DESCRIPTION OF THE TASK:
Nothing but the lines from the first line of the records below to the line holding "thumb cmc: (128, 372)" belongs in the answer, copied exactly and without pictures.
[[ RECORDS FOR THIS TASK, beginning ]]
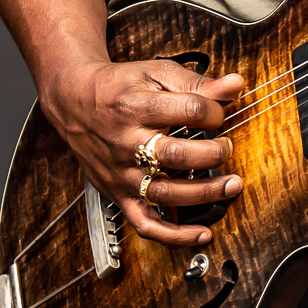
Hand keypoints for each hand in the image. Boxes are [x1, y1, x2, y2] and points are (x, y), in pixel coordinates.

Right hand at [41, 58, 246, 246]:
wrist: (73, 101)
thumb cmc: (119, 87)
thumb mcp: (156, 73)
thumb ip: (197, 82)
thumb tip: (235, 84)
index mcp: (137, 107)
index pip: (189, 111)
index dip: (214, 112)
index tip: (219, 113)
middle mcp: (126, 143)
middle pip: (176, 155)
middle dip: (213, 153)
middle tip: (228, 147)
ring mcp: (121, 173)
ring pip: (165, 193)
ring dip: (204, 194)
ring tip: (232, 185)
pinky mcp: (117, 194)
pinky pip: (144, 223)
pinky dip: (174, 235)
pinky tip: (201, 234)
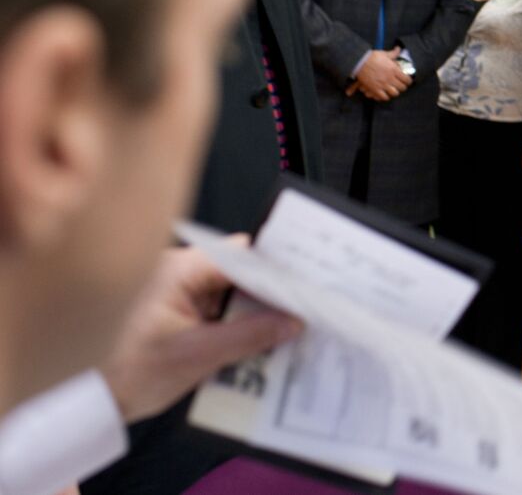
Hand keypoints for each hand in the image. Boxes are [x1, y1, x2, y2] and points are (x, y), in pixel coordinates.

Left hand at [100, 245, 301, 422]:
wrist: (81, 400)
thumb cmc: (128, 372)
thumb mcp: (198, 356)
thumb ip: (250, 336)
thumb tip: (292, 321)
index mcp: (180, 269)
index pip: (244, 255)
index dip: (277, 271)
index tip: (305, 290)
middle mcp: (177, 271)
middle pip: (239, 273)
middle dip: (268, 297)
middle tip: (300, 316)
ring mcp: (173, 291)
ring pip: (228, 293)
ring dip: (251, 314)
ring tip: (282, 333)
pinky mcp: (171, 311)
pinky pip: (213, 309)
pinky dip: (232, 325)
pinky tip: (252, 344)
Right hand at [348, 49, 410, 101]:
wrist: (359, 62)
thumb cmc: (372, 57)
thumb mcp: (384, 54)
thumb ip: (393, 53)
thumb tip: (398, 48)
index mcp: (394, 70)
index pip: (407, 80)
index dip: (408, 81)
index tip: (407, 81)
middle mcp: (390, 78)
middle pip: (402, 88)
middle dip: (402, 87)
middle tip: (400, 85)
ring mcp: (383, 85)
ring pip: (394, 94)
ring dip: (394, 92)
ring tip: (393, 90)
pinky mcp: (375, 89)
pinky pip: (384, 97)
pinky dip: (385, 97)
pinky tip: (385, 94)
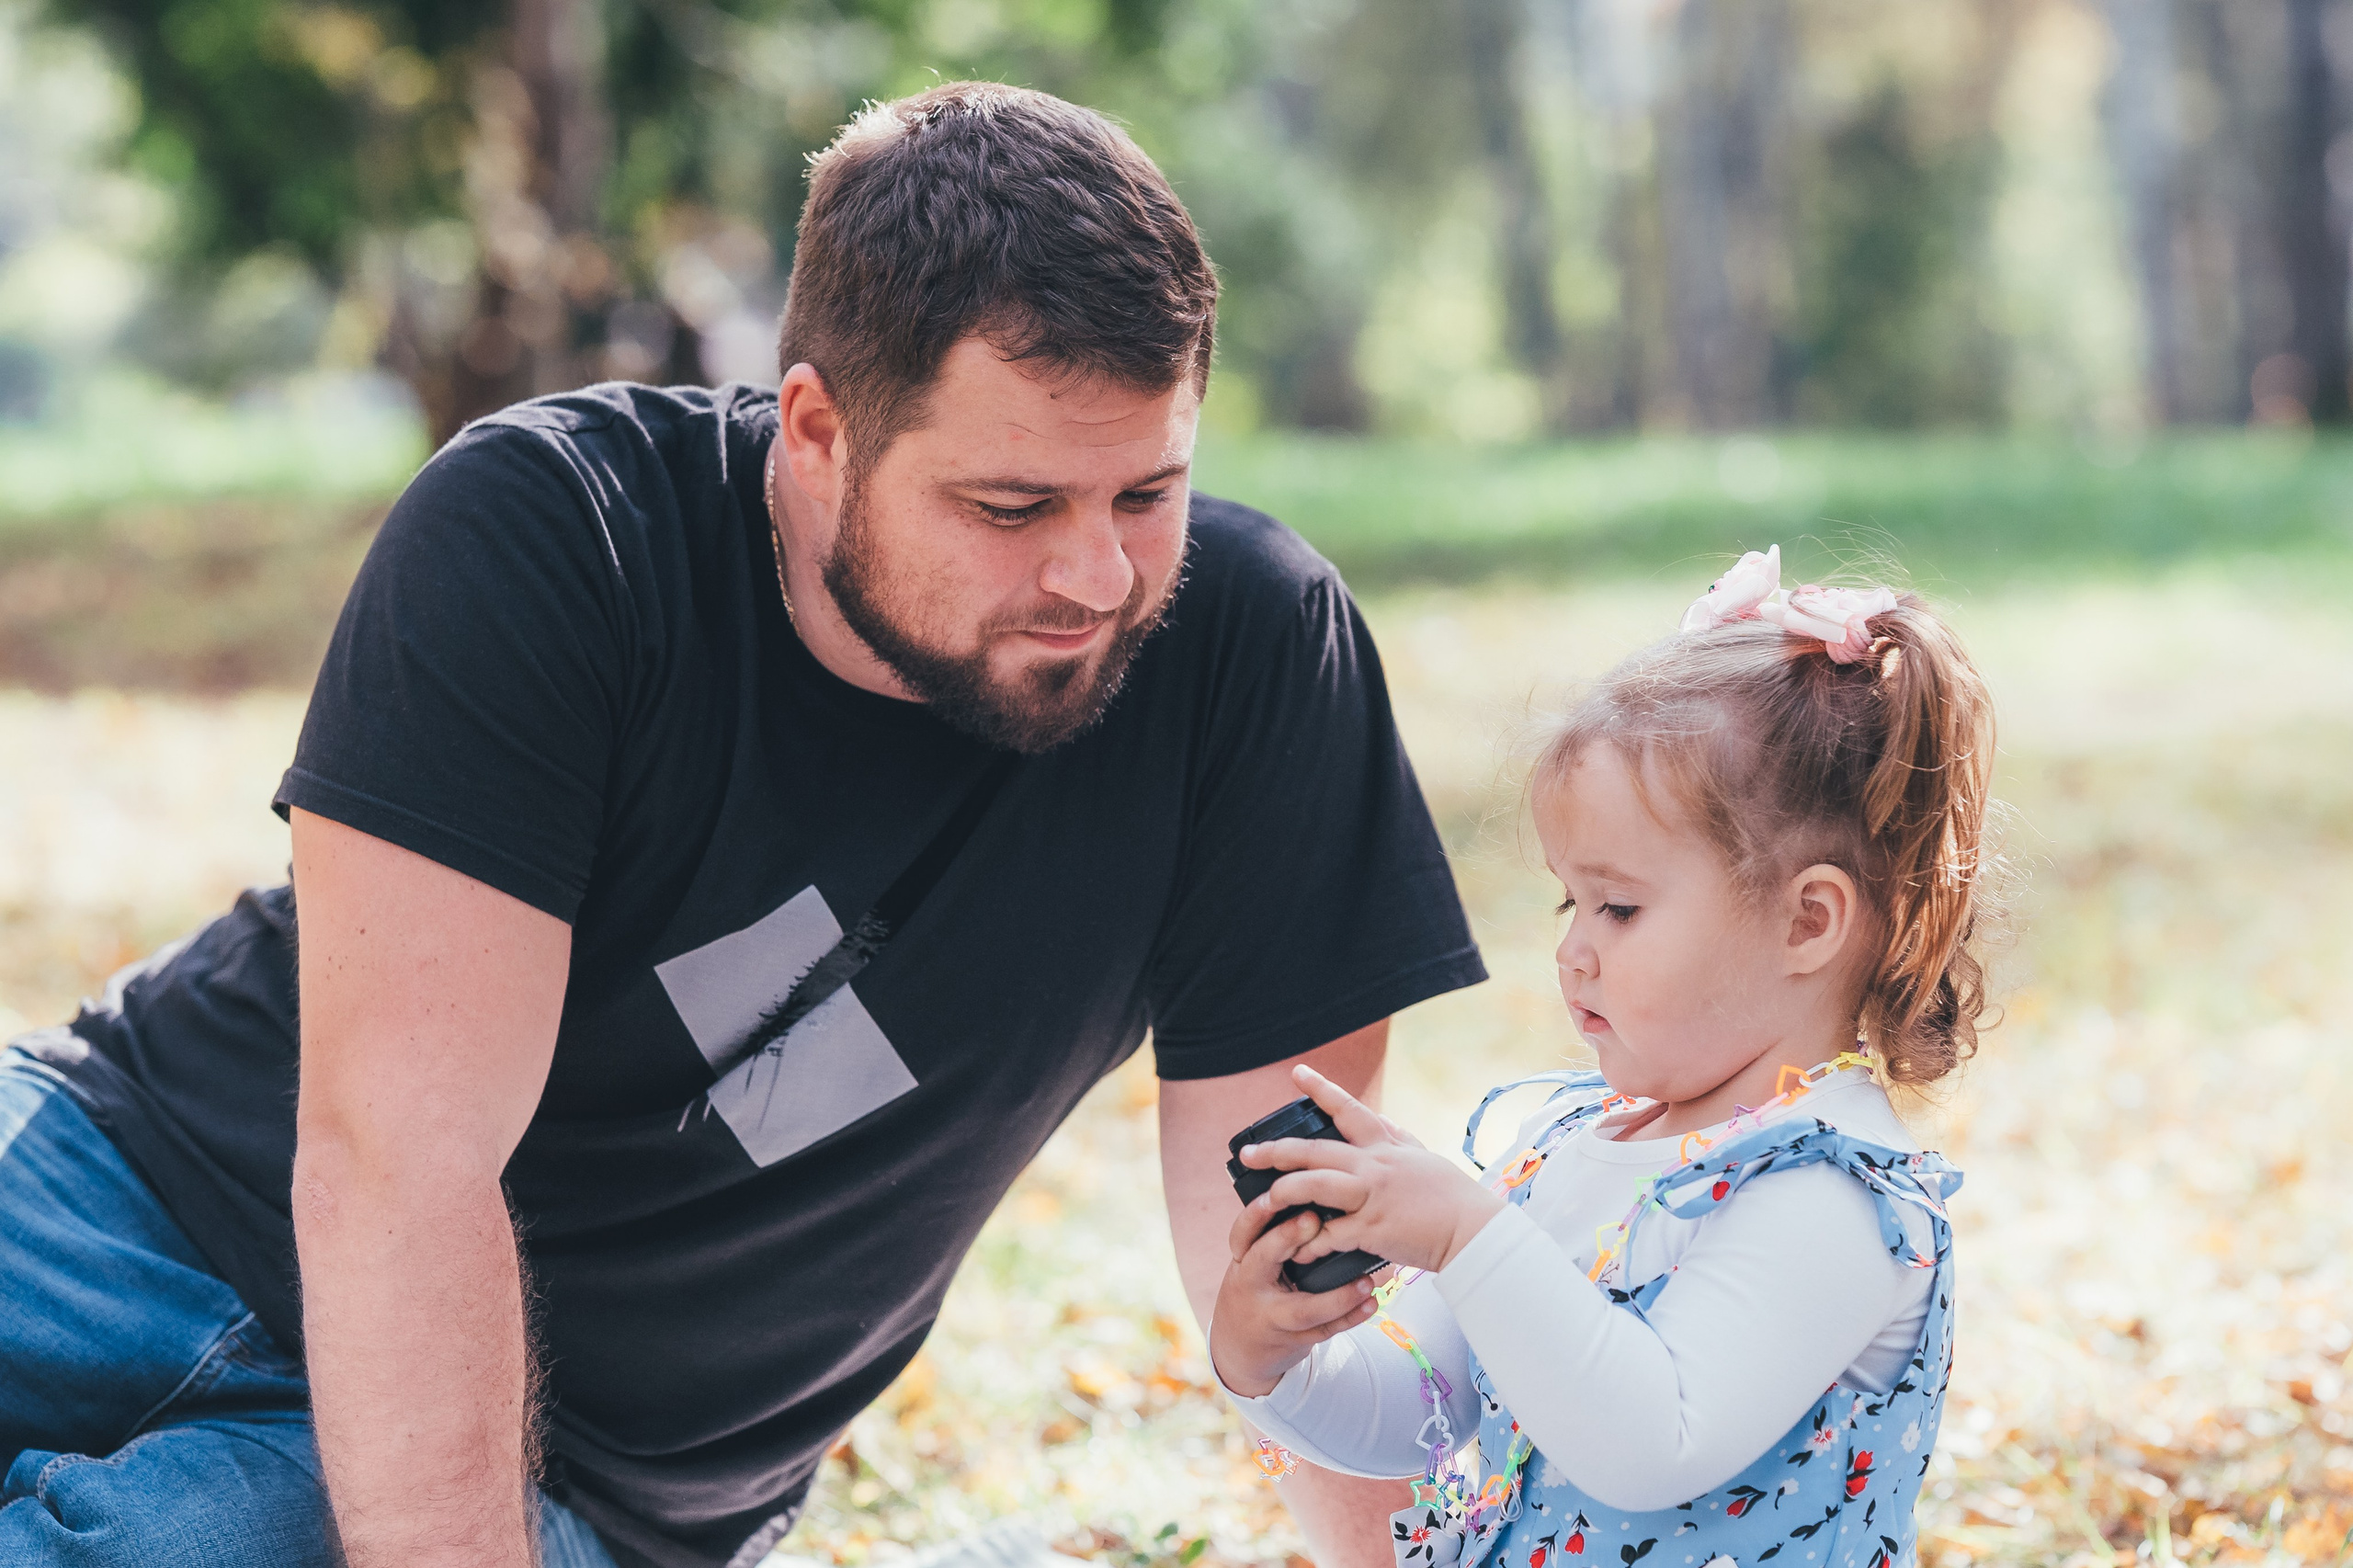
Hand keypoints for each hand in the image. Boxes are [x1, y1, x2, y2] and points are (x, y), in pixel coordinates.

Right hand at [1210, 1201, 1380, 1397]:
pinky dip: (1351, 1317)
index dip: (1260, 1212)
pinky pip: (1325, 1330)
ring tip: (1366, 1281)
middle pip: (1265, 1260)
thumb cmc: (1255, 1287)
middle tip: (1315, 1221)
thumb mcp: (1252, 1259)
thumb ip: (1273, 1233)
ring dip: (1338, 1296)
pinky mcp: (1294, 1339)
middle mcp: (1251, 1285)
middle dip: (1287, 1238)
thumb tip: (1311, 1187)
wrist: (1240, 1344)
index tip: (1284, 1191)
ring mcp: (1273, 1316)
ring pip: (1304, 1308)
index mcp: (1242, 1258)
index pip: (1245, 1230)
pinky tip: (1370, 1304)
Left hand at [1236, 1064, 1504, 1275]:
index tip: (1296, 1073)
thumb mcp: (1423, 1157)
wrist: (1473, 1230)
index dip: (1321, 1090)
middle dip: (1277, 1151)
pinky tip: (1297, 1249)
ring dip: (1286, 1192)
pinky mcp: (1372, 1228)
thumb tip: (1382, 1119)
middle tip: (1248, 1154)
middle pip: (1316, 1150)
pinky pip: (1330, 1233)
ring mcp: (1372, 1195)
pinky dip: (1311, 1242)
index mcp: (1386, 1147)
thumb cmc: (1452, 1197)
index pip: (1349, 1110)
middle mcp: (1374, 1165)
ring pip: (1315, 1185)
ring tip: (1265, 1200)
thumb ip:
[[ RECORDS FOR THIS TASK, end ]]
TASK SOLUTION:
Hand keypoints for each hand in the image. Boxes are [x1, y1, x2, y2] and points are (x, y), in pixel coordinates.

Right hand at [41, 58, 246, 246]:
wrist: (73, 101)
thumb cmc: (119, 87)
thumb mcp: (156, 73)
thumb ip: (197, 82)
thumb tip: (235, 84)
index mcp: (137, 107)
index pip: (189, 111)
index dip: (214, 112)
index tip: (219, 113)
middle mcp: (126, 143)
middle pip: (176, 155)
middle dip: (213, 153)
middle tip: (228, 147)
ring mcp: (121, 173)
ring pip: (165, 193)
ring dip: (204, 194)
ring tip: (232, 185)
pinky mcp: (117, 194)
pinky pip: (144, 223)
pinky dip: (174, 235)
pinky tip: (201, 234)
Hand keypoints for each hand in the image. Boxes are [x1, y1, x2, y2] and points are (x, y), in pixel coordinates.

Left hand at [100, 245, 301, 422]:
wrist: (81, 400)
thumb cmc: (128, 372)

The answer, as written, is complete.